History, Medieval studies

In co- cooperation with the Max-Planck-Institut für Geschichte, Göttingen and the Open Society Archives, Budapest

Course date

30 June - 11 July, 2003
Application deadline:
15 February, 2003
Course Director(s): 

Gabor Klaniczay

Central European University, Medieval Studies , Budapest, Hungary
Course Faculty: 

Neven Budak

University of Zagreb, Philosophy, Zagreb, Croatia

Patrick Geary

University of California, Los Angeles (UCLA), History, Los Angeles, United States of America

Jozsef Laszlovszky

Medieval Studies, Central European University, Budapest, Hungary

Erno Marosi

Hungarian Academy of Sciences, Institute of Art History, Budapest, Hungary

Zbigniew Dalewski

Polish Academy of Science, Institute of History, Warsaw, Poland

Evangelos Chrysos

National Hellenic Research Foundation, Institute for Byzantine Studies, Athens, Greece

Gabor Gyani

Department of History, Central European University, Budapest, Hungary
Guest Speaker(s): 

Peter Erdosi

Miskolc University, Department of Central-European Literature and Culture, Miskolc, Hungary

Bela Zsolt Szakacs

Central European University, Medieval Studies , Budapest, Hungary

The course intends to explore a most topical issue connected with the Middle Ages: its "use" and "misuse" in the political and cultural discourse–as well as activity - of our times, with special reference to Central and Eastern Europe. The notion of a "new Middle Ages" has a slightly different meaning in this region. Here national self-identification is heavily leaning on the medieval past, as for several nations that was the (real or legendary) age of "greatness" followed by decline, incorporation into multinational empires, dismemberment and "foreign rule". Conversely, events of cooperation in the region, fruitful in the remote past, are called upon to justify and underwrite recent attempts at the same. Finally, the diverse attitudes to surviving (or unearthed) remains of the medieval past have acquired crucial symbolic value for internal and external forces alike. Just as totalitarian governments have destroyed or glorified monuments according to their preference (at home and abroad), so contemporary ones make a show of ancient jewels or castles or bomb the bridges of their enemies. In a less violent and manipulated manner, the presentation, (re)construction of past edifices and objects serve definite political and ideological aims.

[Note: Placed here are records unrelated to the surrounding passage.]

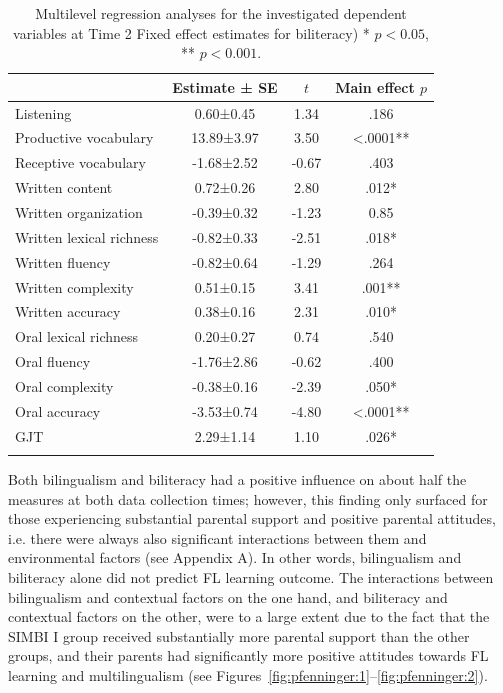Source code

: \documentclass[output=paper,modfonts,nonflat,newtxmath]{langsci/langscibook}
\begin{document}
\begin{table}
	\caption{\label{tab:pfenninger:9} Multilevel regression analyses for the investigated dependent variables at Time 2 Fixed effect estimates for biliteracy) * $p <0.05$, ** $p <0.001$.}
	\begin{tabular}{lS[table-format=-1.3,parse-numbers=false]S[table-format=-1.2]S[table-format=<1.4]}
		\lsptoprule
		& {Estimate ± SE} & {$t$}  & {Main effect $p$}\\\midrule
		Listening  & 0.60±0.45 & 1.34 & .186\\
		Productive vocabulary & 13.89±3.97 & 3.50 & <.0001**\\
		Receptive vocabulary & -1.68±2.52 & -0.67 & .403\\
		Written content & 0.72±0.26 & 2.80 & .012*\\
		Written organization & -0.39±0.32 & -1.23 & 0.85\\
		Written lexical richness & -0.82±0.33 & -2.51 & .018*\\
		Written fluency & -0.82±0.64 & -1.29 & .264\\
		Written complexity & 0.51±0.15 & 3.41 & .001**\\
		Written accuracy & 0.38±0.16 & 2.31 & .010*\\
		Oral lexical richness & 0.20±0.27 & 0.74 & .540\\
		Oral fluency & -1.76±2.86 & -0.62 & .400\\
		Oral complexity & -0.38±0.16 & -2.39 & .050*\\
		Oral accuracy & -3.53±0.74 & -4.80 & <.0001**\\
		GJT & 2.29±1.14 & 1.10 & .026*\\
		\lspbottomrule
	\end{tabular}
\end{table}

Both bilingualism and biliteracy had a positive influence on about half the measures at both data collection times; however, this finding only surfaced for those experiencing substantial parental support and positive parental attitudes, i.e. there were always also significant interactions between them and environmental factors (see Appendix A). In other words, bilingualism and biliteracy alone did not predict FL learning outcome. The interactions between bilingualism and contextual factors on the one hand, and biliteracy and contextual factors on the other, were to a large extent due to the fact that the SIMBI I group received substantially more parental support than the other groups, and their parents had significantly more positive attitudes towards FL learning and multilingualism (see Figures~\ref{fig:pfenninger:1}--\ref{fig:pfenninger:2}).\largerpage[-1]%
\end{document}
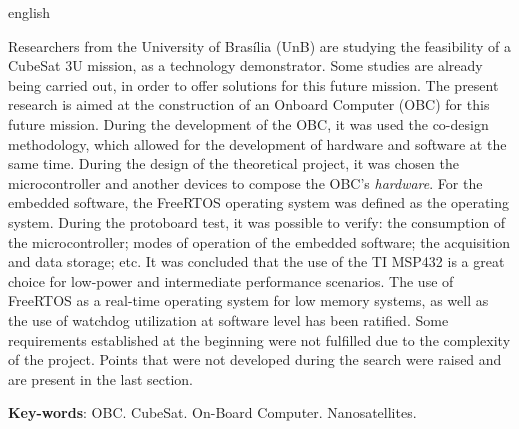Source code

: \begin{resumo}[Abstract]
 \begin{otherlanguage*}{english}
 	
Researchers from the University of Brasília (UnB) are studying the feasibility of a CubeSat 3U mission, as a technology demonstrator. Some studies are already being carried out, in order to offer solutions for this future mission. The present research is aimed at the construction of an Onboard Computer (OBC) for this future mission. During the development of the OBC, it was used the co-design methodology, which allowed for the development of hardware and software at the same time. During the design of the theoretical project, it was chosen the microcontroller and another devices to compose the OBC's \textit {hardware}. For the embedded software, the FreeRTOS operating system was defined as the operating system. During the protoboard test, it was possible to verify: the consumption of the microcontroller; modes of operation of the embedded software; the acquisition and data storage; etc. It was concluded that the use of the TI MSP432 is a great choice for low-power and intermediate performance scenarios. The use of FreeRTOS as a real-time operating system for low memory systems, as well as the use of watchdog utilization at software level has been ratified. Some requirements established at the beginning were not fulfilled due to the complexity of the project. Points that were not developed during the search were raised and are present in the last section.
   \vspace{\onelineskip}
 
   \noindent 
   \textbf{Key-words}: OBC. CubeSat. On-Board Computer. Nanosatellites.
 \end{otherlanguage*}
\end{resumo}
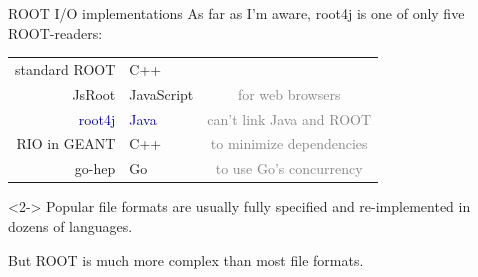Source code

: \documentclass{beamer}
\begin{document}
\begin{frame}{ROOT I/O implementations}
\vspace{0.5 cm}
As far as I'm aware, root4j is one of only five ROOT-readers:

\begin{center}
\renewcommand{\arraystretch}{1.2}
\begin{tabular}{r | l c}
standard ROOT & C++ & \\
JsRoot        & JavaScript & \textcolor{gray}{for web browsers} \\
\textcolor{darkblue}{root4j}        & \textcolor{darkblue}{Java} & \textcolor{gray}{can't link Java and ROOT} \\
RIO in GEANT  & C++ & \textcolor{gray}{to minimize dependencies} \\
go-hep        & Go & \textcolor{gray}{to use Go's concurrency} \\
\end{tabular}
\end{center}

\vfill
\begin{uncoverenv}<2->
Popular file formats are usually fully specified and re-implemented in dozens of languages.

\vspace{0.25 cm}
But ROOT is much more complex than most file formats.
\end{uncoverenv}
\end{frame}









\end{document}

Without opting for some idealistic "objectivity", the seminars and round-tables of this course will explore the bases of this kind of "instrumentalization". It will discuss the performance of experts in this field, supportive or critical, and the implications of governmental and non-governmental policies in respect to the future of cultural heritage, history-writing and teaching in the region. A comparative perspective, including Western Europe, may be able to place all this in a wider historical and intellectual context.